(Stored entries)
_ _ _ _ _
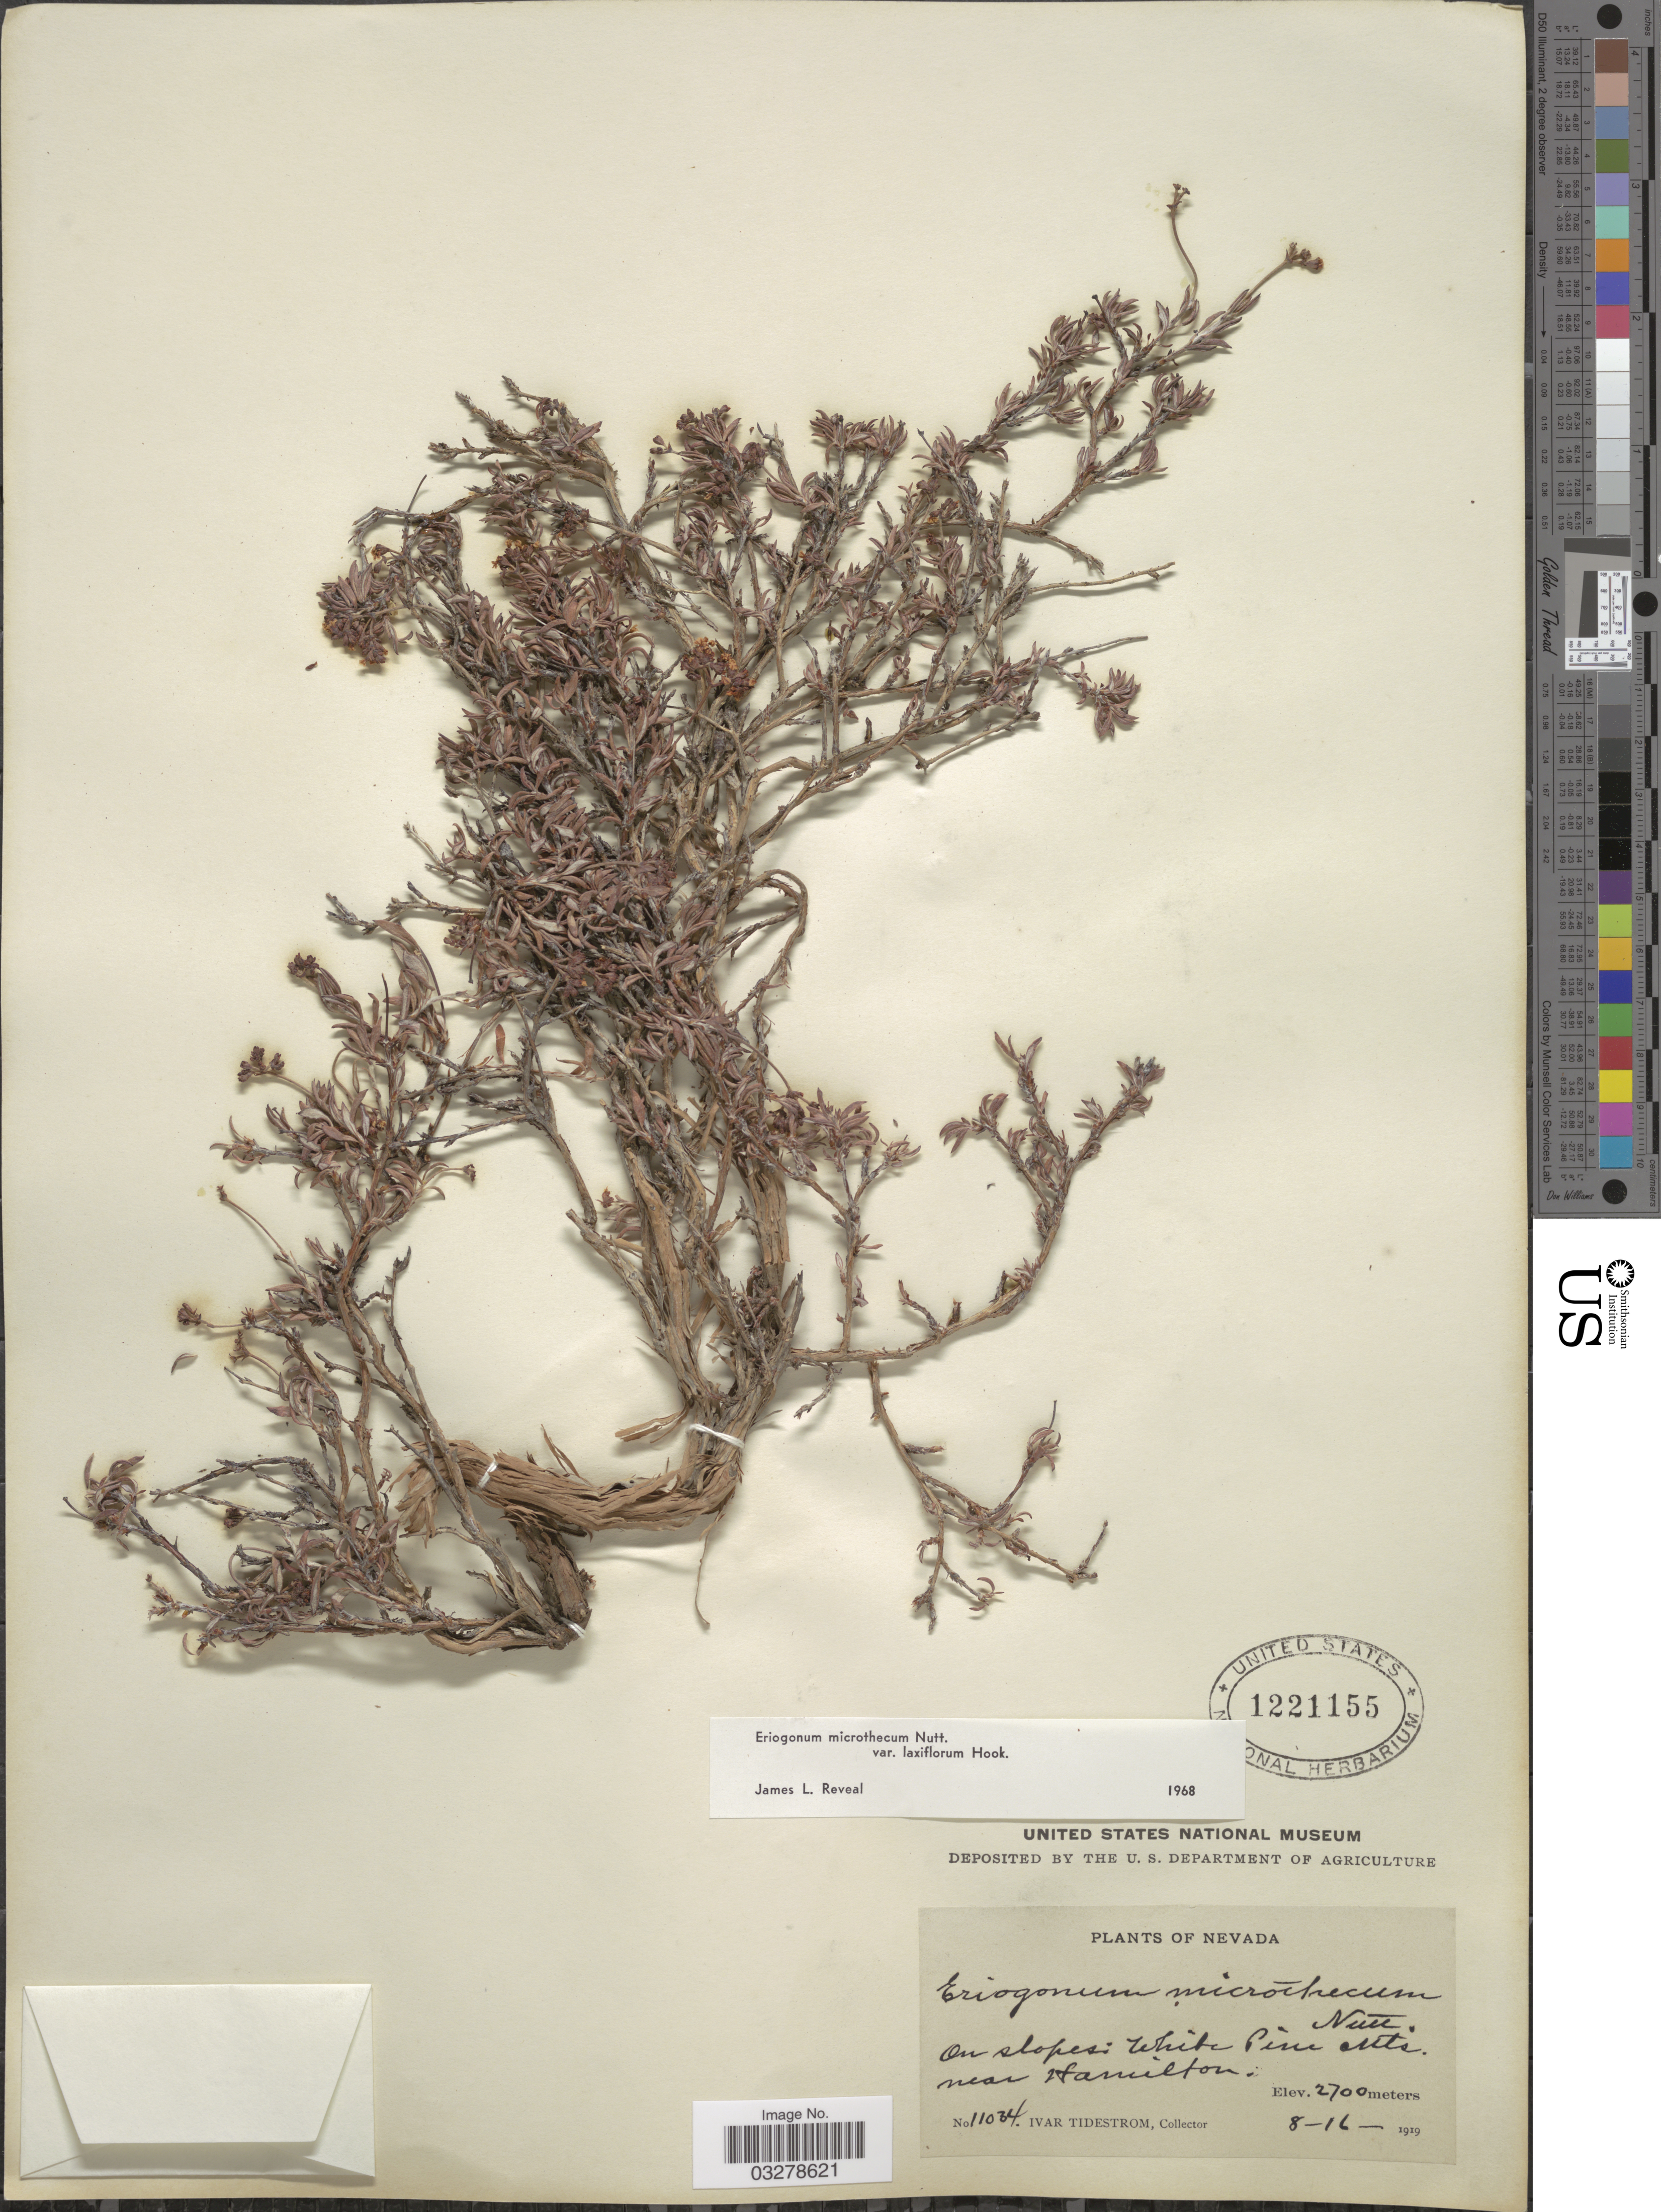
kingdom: Plantae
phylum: Tracheophyta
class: Magnoliopsida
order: Caryophyllales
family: Polygonaceae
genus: Eriogonum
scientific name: Eriogonum microtheca var. laxiflorum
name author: Hook.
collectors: I. F. Tidestrom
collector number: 11034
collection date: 1919-08-16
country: United States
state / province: Nevada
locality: On slopes: White Pine Mts. near Hamilton.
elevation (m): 2700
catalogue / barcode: US 1221155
_ _ _ _ _
The exercise:
Rewrite all of the records above as a two-column CSV with the headers "label" and "entry", giving one row per labeled line and putting each value in its own quoted field with any line breaks changed to spaces. Leave out the pictures.

Exercise response:
label,entry
"kingdom:","Plantae"
"phylum:","Tracheophyta"
"class:","Magnoliopsida"
"order:","Caryophyllales"
"family:","Polygonaceae"
"genus:","Eriogonum"
"scientific name:","Eriogonum microtheca var. laxiflorum"
"name author:","Hook."
"collectors:","I. F. Tidestrom"
"collector number:","11034"
"collection date:","1919-08-16"
"country:","United States"
"state / province:","Nevada"
"locality:","On slopes: White Pine Mts. near Hamilton."
"elevation (m):","2700"
"catalogue / barcode:","US 1221155"